» Task description
Reproduce the listing below line for line, from its opening line through the line that contains "otin ou em lojas físicas;", including both.

» Data to use
--- START ---
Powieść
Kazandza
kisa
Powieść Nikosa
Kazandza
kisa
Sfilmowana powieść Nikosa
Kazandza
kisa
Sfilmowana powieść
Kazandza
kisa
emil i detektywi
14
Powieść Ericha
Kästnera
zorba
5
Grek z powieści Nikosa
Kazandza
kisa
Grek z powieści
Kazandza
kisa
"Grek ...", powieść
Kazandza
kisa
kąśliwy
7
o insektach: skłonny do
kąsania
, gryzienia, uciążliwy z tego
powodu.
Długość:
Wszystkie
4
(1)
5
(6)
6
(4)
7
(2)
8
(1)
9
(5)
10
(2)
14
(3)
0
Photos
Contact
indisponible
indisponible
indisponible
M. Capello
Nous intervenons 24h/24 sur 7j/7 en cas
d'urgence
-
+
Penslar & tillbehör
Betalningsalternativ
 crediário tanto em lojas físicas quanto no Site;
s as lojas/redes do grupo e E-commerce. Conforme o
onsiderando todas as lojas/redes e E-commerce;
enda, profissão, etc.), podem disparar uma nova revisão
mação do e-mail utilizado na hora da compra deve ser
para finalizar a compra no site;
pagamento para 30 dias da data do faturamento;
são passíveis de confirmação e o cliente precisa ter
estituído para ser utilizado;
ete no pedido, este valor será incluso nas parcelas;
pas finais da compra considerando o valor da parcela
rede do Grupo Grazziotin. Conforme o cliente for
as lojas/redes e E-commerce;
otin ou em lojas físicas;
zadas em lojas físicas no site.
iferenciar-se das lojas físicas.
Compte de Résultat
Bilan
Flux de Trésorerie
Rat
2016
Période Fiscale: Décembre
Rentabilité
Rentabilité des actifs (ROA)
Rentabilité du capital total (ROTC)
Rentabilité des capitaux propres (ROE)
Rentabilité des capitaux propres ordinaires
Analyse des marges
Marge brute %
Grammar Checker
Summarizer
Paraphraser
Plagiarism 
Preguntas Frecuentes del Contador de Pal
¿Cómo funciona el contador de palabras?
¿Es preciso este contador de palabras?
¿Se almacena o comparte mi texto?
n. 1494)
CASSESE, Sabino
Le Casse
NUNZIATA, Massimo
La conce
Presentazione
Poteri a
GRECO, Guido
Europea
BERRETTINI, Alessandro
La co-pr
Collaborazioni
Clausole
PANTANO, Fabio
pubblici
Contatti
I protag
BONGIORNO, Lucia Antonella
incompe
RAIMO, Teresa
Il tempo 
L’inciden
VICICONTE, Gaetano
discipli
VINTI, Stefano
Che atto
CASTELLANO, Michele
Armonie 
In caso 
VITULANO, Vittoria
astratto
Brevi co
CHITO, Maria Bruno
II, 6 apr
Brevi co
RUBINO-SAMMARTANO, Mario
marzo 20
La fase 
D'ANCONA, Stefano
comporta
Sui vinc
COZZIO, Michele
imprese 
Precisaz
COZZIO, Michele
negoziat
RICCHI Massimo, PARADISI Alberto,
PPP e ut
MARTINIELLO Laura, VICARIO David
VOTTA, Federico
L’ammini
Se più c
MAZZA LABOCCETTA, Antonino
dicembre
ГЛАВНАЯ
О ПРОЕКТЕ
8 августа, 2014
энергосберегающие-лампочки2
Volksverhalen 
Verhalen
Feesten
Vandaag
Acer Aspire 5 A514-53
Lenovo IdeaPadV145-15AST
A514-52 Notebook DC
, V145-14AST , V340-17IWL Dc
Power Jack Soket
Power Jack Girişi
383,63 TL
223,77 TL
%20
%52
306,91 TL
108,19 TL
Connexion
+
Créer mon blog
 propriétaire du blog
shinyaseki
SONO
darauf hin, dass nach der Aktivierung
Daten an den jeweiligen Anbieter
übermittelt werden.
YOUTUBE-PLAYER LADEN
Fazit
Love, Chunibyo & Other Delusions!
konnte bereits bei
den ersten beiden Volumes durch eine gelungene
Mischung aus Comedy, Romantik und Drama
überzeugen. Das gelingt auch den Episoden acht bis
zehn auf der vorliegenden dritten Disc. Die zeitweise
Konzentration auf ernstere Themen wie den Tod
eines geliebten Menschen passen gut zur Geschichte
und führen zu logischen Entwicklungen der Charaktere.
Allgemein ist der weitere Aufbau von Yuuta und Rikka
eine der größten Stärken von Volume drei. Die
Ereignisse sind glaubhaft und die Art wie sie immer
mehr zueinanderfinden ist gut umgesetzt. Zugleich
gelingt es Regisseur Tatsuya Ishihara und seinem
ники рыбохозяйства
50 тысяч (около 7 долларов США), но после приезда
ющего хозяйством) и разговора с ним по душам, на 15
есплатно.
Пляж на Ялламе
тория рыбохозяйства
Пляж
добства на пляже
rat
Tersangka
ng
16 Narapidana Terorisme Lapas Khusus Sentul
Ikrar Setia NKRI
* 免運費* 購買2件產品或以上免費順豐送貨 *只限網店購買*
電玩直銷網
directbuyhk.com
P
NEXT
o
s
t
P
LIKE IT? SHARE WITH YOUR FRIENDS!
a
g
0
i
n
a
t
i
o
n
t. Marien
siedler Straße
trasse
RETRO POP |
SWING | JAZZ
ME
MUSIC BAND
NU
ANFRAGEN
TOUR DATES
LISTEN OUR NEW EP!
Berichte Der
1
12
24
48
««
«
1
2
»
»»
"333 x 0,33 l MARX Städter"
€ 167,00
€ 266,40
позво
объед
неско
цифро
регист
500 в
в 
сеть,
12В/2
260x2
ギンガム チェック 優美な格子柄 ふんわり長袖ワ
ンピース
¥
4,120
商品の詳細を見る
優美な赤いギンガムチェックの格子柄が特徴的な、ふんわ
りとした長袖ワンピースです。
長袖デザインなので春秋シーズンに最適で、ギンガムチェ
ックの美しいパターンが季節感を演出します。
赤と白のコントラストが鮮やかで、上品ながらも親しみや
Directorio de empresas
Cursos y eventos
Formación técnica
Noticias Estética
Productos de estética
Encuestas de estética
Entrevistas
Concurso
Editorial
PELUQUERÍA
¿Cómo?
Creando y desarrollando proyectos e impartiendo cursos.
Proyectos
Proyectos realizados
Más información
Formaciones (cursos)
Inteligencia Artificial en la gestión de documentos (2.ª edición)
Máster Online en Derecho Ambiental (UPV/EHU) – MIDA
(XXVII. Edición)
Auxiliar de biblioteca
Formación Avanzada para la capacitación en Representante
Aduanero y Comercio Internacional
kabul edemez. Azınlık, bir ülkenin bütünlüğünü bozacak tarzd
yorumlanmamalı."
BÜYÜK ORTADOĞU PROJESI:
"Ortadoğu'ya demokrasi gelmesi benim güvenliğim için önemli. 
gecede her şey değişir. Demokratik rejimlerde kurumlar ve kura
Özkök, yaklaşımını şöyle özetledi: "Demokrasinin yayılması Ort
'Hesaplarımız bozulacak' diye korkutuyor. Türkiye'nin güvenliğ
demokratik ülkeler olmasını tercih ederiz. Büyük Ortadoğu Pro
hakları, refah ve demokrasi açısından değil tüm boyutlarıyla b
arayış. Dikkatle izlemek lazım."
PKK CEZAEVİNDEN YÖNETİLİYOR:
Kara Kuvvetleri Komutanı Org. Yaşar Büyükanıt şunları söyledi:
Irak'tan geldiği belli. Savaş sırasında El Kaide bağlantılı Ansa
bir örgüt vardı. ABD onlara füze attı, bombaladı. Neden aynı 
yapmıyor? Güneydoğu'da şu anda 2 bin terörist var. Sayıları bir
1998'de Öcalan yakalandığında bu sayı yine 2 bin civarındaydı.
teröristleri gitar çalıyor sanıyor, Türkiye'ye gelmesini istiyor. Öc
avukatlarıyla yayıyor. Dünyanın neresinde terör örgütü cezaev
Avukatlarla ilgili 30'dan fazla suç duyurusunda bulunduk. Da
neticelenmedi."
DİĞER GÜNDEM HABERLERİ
--- END ---
» Answer section
Powieść
Kazandza
kisa
Powieść Nikosa
Kazandza
kisa
Sfilmowana powieść Nikosa
Kazandza
kisa
Sfilmowana powieść
Kazandza
kisa
emil i detektywi
14
Powieść Ericha
Kästnera
zorba
5
Grek z powieści Nikosa
Kazandza
kisa
Grek z powieści
Kazandza
kisa
"Grek ...", powieść
Kazandza
kisa
kąśliwy
7
o insektach: skłonny do
kąsania
, gryzienia, uciążliwy z tego
powodu.
Długość:
Wszystkie
4
(1)
5
(6)
6
(4)
7
(2)
8
(1)
9
(5)
10
(2)
14
(3)
0
Photos
Contact
indisponible
indisponible
indisponible
M. Capello
Nous intervenons 24h/24 sur 7j/7 en cas
d'urgence
-
+
Penslar & tillbehör
Betalningsalternativ
 crediário tanto em lojas físicas quanto no Site;
s as lojas/redes do grupo e E-commerce. Conforme o
onsiderando todas as lojas/redes e E-commerce;
enda, profissão, etc.), podem disparar uma nova revisão
mação do e-mail utilizado na hora da compra deve ser
para finalizar a compra no site;
pagamento para 30 dias da data do faturamento;
são passíveis de confirmação e o cliente precisa ter
estituído para ser utilizado;
ete no pedido, este valor será incluso nas parcelas;
pas finais da compra considerando o valor da parcela
rede do Grupo Grazziotin. Conforme o cliente for
as lojas/redes e E-commerce;
otin ou em lojas físicas;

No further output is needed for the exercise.